List each line in the listing below that contains the word "ventilované", and copy every such line in full.

(Collection entries)
----
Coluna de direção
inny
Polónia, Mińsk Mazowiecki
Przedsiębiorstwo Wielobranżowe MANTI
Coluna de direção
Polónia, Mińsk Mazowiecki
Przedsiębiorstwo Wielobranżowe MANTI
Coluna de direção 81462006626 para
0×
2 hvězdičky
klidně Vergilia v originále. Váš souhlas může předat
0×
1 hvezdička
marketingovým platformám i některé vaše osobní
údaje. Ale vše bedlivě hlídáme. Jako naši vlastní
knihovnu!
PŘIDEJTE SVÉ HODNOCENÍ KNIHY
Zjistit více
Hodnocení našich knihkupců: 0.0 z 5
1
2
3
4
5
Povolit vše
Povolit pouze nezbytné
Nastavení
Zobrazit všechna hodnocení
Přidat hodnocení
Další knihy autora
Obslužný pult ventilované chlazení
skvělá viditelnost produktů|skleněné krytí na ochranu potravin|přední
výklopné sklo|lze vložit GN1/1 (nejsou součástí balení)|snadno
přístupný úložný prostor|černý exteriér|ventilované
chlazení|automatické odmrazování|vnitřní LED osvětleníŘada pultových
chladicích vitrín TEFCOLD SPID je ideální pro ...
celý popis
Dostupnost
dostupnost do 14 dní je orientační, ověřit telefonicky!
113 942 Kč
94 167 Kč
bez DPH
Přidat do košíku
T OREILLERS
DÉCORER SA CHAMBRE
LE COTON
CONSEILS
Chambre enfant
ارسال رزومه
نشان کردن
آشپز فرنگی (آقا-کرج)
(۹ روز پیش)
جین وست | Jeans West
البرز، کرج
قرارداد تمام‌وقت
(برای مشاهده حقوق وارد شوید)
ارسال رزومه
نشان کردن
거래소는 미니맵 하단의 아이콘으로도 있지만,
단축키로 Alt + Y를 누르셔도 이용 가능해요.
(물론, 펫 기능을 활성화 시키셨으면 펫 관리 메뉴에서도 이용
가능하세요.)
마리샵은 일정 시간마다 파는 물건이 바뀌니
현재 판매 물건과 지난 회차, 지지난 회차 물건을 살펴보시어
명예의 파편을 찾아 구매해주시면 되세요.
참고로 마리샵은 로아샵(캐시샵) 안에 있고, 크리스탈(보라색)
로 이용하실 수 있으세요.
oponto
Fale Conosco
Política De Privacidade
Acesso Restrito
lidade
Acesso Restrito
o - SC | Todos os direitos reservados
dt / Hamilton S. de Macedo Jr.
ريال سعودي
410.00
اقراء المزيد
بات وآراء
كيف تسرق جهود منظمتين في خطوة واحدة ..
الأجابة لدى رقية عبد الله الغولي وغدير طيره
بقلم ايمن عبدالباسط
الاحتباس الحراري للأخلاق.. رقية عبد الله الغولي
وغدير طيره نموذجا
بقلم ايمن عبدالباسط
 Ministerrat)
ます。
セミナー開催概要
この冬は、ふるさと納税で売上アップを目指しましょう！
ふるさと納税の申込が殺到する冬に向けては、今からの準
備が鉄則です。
----
* [TASK OUTPUT]
Obslužný pult ventilované chlazení
přístupný úložný prostor|černý exteriér|ventilované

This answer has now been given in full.